Viruses Can Create Human-Virus Chimeric Proteins
When a virus enters a host cell, it uses the cell’s transcription and translation machinery to produce the proteins necessary to create more viruses. A new paper describes a previously unknown mechanism that can occur during this process wherein the virus steals genetic signals from their hosts to expand their own genomes.
This finding is presented in a study titled, “Hybrid Gene Origination Creates Human-Virus Chimeric Proteins during Infection,biology” published in Cell.
The cross-disciplinary collaborative study was led by researchers at the Icahn School of Medicine at Mount Sinai in New York, and at the MRC-University of Glasgow Centre for Virus Research in the U.K.
The team of virologists worked with segmented negative-strand RNA viruses, which include viruses such as the influenza viruses and Lassa virus (the cause of Lassa fever).
The life cycles of these RNA viruses, the authors wrote, “depends on host mRNA, because viral polymerases cleave 5′-m7G-capped host transcripts to prime viral mRNA synthesis (“cap-snatching”).” The researchers hypothesized that start codons within cap-snatched host transcripts “could generate chimeric human-viral mRNAs with coding potential.”
Their findings suggest that viruses can produce previously undetected proteins by stealing genetic signals from their hosts. The researchers labeled them as UFO (Upstream Frankenstein Open reading frame) proteins, as they are encoded by stitching together the host and viral sequences. These UFO proteins can alter the course of viral infection and could be exploited for vaccine purposes. There was no knowledge of the existence of these kinds of proteins prior to this study.
“The capacity of a pathogen to overcome host barriers and establish infection is based on the expression of pathogen-derived proteins,” said Ivan Marazzi, PhD, associate professor of microbiology at Icahn School of Medicine and corresponding author on the study. “To understand how a pathogen antagonizes the host and establishes infection, we need to have a clear understanding of what proteins a pathogen encodes, how they function, and the manner in which they contribute to virulence.”
Viruses cannot build their own proteins, so they need to feed suitable instructions to the ribosomes of the host’s cells. Viruses use the process of “cap-snatching,” in which they cut the end from one of the cell’s own mRNAs to make their own mRNA look like a message the host cell would normally translate.
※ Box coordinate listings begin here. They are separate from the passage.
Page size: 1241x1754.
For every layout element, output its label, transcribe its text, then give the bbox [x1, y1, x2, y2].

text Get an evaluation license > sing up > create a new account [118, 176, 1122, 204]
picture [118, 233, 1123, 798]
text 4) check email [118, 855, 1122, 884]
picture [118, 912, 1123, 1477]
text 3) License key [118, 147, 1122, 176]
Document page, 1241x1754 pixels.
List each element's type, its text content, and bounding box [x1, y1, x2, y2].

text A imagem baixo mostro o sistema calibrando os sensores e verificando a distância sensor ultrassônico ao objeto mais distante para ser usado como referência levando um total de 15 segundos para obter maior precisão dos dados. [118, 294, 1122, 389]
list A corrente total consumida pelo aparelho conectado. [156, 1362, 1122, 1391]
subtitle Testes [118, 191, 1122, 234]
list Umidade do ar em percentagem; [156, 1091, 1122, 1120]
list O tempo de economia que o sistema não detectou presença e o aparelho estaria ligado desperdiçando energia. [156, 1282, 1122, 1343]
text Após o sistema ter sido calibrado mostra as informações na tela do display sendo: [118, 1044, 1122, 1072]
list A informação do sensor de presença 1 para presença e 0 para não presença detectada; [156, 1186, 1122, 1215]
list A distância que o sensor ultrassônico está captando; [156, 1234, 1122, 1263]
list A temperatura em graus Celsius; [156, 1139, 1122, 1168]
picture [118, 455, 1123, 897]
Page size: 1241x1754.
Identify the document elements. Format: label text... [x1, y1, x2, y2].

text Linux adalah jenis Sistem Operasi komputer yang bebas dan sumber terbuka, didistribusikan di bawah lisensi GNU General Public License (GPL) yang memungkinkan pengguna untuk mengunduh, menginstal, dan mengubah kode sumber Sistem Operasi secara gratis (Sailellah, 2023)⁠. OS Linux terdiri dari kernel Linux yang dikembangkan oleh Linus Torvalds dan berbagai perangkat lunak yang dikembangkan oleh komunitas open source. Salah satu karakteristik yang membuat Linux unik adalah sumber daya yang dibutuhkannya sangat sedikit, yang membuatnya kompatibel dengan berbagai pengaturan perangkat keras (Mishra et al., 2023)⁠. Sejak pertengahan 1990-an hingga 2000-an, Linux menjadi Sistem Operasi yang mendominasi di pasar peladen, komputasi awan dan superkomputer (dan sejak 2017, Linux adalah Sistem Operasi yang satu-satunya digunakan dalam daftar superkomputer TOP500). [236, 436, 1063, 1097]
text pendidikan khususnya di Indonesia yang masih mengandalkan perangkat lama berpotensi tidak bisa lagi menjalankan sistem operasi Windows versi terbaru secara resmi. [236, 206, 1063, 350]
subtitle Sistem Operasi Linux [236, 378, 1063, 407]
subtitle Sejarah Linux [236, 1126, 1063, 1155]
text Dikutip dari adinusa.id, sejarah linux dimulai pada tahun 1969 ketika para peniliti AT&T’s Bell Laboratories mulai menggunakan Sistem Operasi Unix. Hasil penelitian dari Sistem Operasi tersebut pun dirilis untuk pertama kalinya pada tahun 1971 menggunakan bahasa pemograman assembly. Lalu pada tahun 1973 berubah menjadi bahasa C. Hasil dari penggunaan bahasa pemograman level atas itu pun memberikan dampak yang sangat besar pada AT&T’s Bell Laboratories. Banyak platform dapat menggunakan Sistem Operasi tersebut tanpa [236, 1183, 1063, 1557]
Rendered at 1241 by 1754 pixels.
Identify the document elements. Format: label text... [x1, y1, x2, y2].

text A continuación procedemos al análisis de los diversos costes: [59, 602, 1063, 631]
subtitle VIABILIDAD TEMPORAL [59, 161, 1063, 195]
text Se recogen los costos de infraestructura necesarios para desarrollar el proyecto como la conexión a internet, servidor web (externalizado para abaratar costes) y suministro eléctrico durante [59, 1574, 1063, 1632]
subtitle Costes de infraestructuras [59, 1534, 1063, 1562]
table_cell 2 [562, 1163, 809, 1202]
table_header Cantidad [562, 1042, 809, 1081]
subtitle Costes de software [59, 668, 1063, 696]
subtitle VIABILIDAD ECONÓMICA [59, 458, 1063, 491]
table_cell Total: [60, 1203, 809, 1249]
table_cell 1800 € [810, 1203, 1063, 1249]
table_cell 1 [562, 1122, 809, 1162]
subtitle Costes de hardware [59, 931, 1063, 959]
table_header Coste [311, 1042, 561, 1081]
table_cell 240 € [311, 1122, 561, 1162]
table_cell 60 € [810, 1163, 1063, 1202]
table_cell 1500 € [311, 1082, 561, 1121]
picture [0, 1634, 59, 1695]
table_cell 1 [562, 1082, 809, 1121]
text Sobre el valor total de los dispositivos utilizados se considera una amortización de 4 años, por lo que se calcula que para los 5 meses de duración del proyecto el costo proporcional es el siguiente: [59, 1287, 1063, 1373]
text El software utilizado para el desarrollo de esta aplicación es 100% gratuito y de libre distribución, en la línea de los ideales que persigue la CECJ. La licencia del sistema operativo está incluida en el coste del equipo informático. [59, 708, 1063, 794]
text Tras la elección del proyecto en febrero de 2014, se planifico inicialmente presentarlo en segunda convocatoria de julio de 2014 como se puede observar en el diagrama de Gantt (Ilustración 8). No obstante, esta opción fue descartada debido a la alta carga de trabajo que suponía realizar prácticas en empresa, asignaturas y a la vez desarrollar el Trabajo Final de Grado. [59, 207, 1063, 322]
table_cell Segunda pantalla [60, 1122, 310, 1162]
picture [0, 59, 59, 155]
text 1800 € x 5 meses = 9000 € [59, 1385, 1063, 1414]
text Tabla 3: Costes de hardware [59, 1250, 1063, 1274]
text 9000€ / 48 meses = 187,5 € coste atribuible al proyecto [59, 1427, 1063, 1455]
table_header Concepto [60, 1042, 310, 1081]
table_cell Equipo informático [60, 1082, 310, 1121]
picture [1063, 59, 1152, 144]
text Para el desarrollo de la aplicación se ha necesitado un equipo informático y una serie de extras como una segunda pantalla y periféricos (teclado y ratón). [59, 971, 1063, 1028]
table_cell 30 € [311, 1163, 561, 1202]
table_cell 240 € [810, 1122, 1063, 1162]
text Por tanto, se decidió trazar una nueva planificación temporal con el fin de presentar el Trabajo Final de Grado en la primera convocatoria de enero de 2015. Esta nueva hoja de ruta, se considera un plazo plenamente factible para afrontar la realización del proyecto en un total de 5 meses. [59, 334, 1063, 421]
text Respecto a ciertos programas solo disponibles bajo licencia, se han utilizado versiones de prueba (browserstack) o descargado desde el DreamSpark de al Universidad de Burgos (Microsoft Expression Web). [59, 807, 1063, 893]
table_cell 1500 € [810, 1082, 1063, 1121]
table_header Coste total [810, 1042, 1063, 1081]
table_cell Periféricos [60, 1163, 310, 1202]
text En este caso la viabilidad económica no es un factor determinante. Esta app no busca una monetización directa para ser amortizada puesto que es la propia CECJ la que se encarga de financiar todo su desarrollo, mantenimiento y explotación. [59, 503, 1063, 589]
“For decades we thought that by the time the body encounters the signal to start translating that message into protein (a ‘start codon’) it is reading a message provided to it solely by the virus. Our work shows that the host sequence is not silent,” said Marazzi.
The researchers report the existence of a mechanism of gene origination, which they named “start-snatching.” Depending on the reading frame, they wrote, “start-snatching allows the translation of host and viral ‘untranslated regions’ (UTRs) to create N-terminally extended viral proteins or entirely novel polypeptides by genetic overprinting.”
This makes it possible to translate previously unsuspected proteins from the hybrid host-virus sequences. They further showed that these novel genes are expressed by influenza viruses and potentially a vast number of other viruses.
The product of these hybrid genes can be visible to the immune system, generate T cell responses, and contribute to virulence. Further studies are needed to understand this new class of proteins and what the implications are of their pervasive expression by many of the RNA viruses that cause epidemics and pandemics.
Ed Hutchinson, PhD, corresponding author and a research fellow at MRC-University of Glasgow Centre for Virus Research, said, “Viruses take over their host at the molecular level, and this work identifies a new way in which some viruses can wring every last bit of potential out of the molecular machinery they are exploiting. While the work done here focusses on influenza viruses, it implies that a huge number of viral species can make previously unsuspected genes.”
Researchers say the next step in their work is to understand the distinct roles the unsuspected genes play. “Now we know they exist, we can study them and use the knowledge to help disease eradication,” said Marazzi. “A large global effort is required to stop viral epidemics and pandemics, and these new insights may lead to identifying novel ways to stop infection.”